TEXTO EXIBIDO

Os ativos brasileiros estão baratos, mas o preço é justo
Por Norberto Zaiet
Os retornos das bolsas norte-americanas nos últimos anos são invejáveis. Quem investiu US$ 1 mil nas ações que compõem o índice do S&P 500 há cinco anos atrás, por exemplo, tem hoje cerca de US$ 1.800 na conta. Caso tivesse seguido o índice NASDAQ, os US$ 1 mil iniciais seriam quase US$ 2.500: são retornos acima de 15% ao ano, em dólar. Durante o mesmo período, o investidor estrangeiro que decidisse investir US$ 1 mil no Índice Bovespa, analisando a oportunidade que os ativos brasileiros ofereciam e avaliando que estariam baratos, teria hoje, cinco anos depois, os mesmos US$ 1 mil na conta. Os ativos brasileiros, apesar de baratos, não oferecem retornos que chamem a atenção do investidor estrangeiro.
Nem sempre foi assim. Quem investiu US$ 1 mil no Ibovespa no início do primeiro governo petista, em 2003, ganhou, em cinco anos, nove vezes o seu capital: terminou o ano de 2007 com US$ 9 mil na conta. Ao final do segundo governo Lula, em 2010, teria mais de US$ 10 mil. São retornos extraordinários, especialmente considerando que, no meio do caminho, o sistema financeiro americano quebrou. Para correr o risco de mandar seu dinheiro viajar ao Brasil, o investidor estrangeiro precisa ver mais do que ativos baratos. Precisa perceber que as condições de contorno permitem retornos extraordinários condizentes com o risco da viagem.

TAREFA A
Reproduza fielmente o trecho do texto sobre os ativos brasileiros que começa em "Nem sempre foi" e termina em "risco da viagem.".
O texto e a listagem são materiais independentes, sem relação entre si.

LISTAGEM DISPONÍVEL
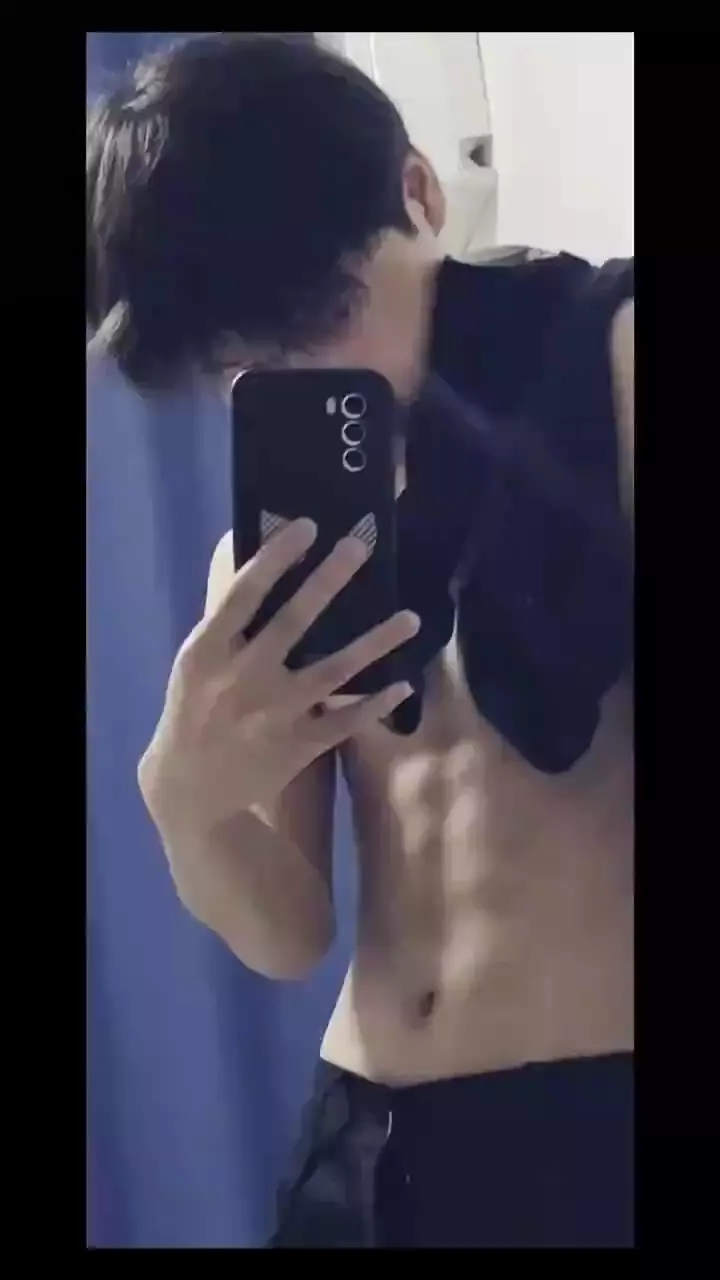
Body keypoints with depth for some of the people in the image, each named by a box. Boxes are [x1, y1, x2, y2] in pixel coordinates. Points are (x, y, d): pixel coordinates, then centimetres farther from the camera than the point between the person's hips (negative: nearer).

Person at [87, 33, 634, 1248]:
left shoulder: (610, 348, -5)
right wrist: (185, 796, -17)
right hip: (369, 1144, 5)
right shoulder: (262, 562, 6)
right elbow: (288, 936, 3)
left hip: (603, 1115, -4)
--
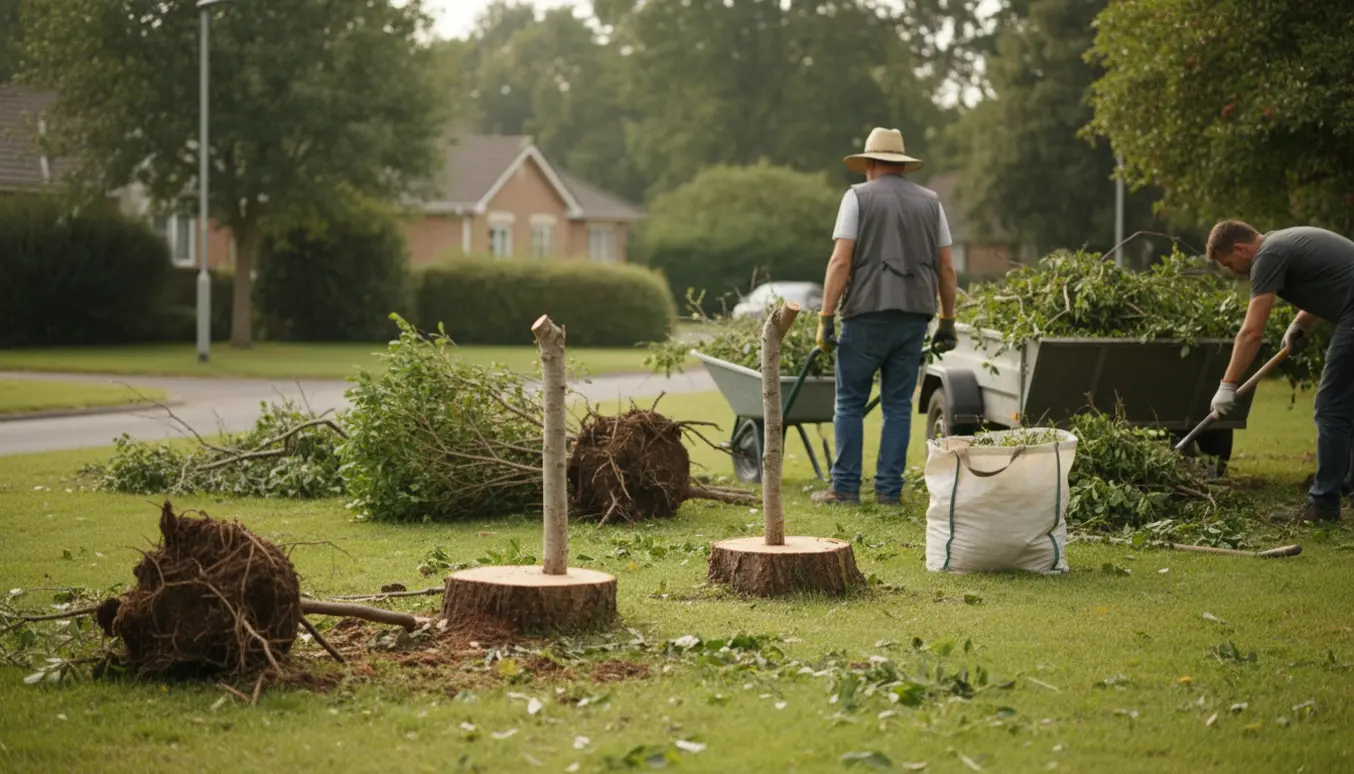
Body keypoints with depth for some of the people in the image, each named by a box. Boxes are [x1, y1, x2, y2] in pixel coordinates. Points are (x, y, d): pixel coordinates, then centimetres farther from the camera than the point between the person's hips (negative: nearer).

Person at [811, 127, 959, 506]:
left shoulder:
---
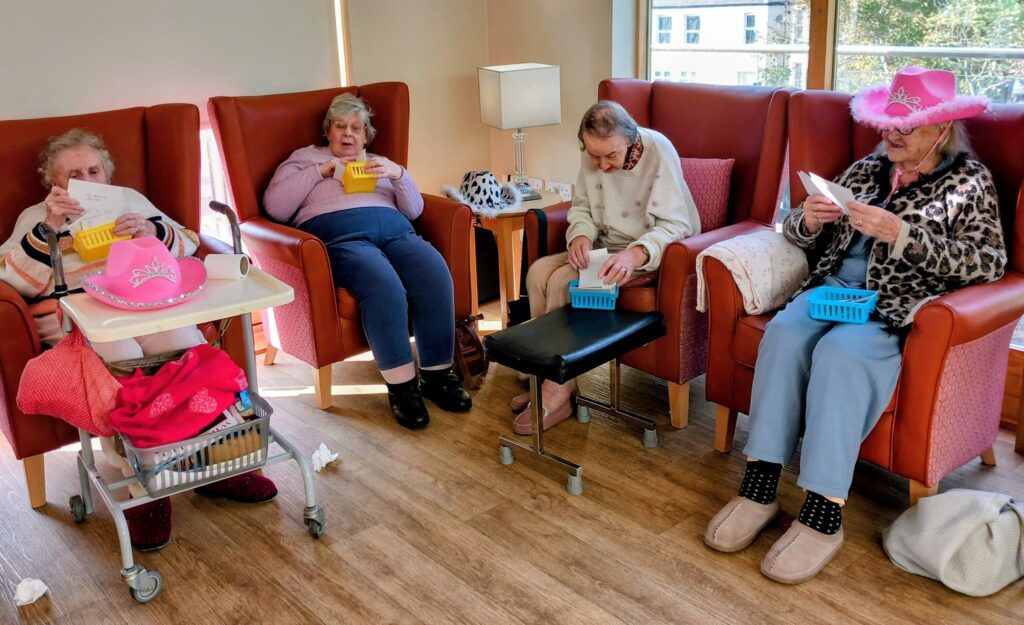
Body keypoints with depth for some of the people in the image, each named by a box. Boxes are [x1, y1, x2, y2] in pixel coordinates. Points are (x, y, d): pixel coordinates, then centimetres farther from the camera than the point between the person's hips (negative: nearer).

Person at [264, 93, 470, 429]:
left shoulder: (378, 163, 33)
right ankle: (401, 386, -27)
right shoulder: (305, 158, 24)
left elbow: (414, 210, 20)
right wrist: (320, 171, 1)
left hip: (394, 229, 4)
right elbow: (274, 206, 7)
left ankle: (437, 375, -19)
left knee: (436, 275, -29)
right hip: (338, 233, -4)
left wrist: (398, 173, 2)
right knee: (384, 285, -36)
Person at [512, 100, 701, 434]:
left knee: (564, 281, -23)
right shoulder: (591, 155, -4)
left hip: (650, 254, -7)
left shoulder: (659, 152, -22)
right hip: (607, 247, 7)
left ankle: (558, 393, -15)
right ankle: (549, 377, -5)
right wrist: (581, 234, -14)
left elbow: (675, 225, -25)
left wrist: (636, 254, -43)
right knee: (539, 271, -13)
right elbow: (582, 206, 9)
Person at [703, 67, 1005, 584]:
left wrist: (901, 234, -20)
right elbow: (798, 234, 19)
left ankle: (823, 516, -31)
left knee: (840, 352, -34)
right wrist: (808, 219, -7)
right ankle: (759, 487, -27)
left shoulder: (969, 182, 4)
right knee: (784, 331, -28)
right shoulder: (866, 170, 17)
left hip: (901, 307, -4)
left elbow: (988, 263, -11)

TAREFA B
Informe quantas linhas da listagem contêm a palavra "ankle", levando em conta a diferença entre maiúsculas e minúsculas. Responda apenas com o número.

RESPOSTA A
Nem sempre foi assim. Quem investiu US$ 1 mil no Ibovespa no início do primeiro governo petista, em 2003, ganhou, em cinco anos, nove vezes o seu capital: terminou o ano de 2007 com US$ 9 mil na conta. Ao final do segundo governo Lula, em 2010, teria mais de US$ 10 mil. São retornos extraordinários, especialmente considerando que, no meio do caminho, o sistema financeiro americano quebrou. Para correr o risco de mandar seu dinheiro viajar ao Brasil, o investidor estrangeiro precisa ver mais do que ativos baratos. Precisa perceber que as condições de contorno permitem retornos extraordinários condizentes com o risco da viagem.

RESPOSTA B
6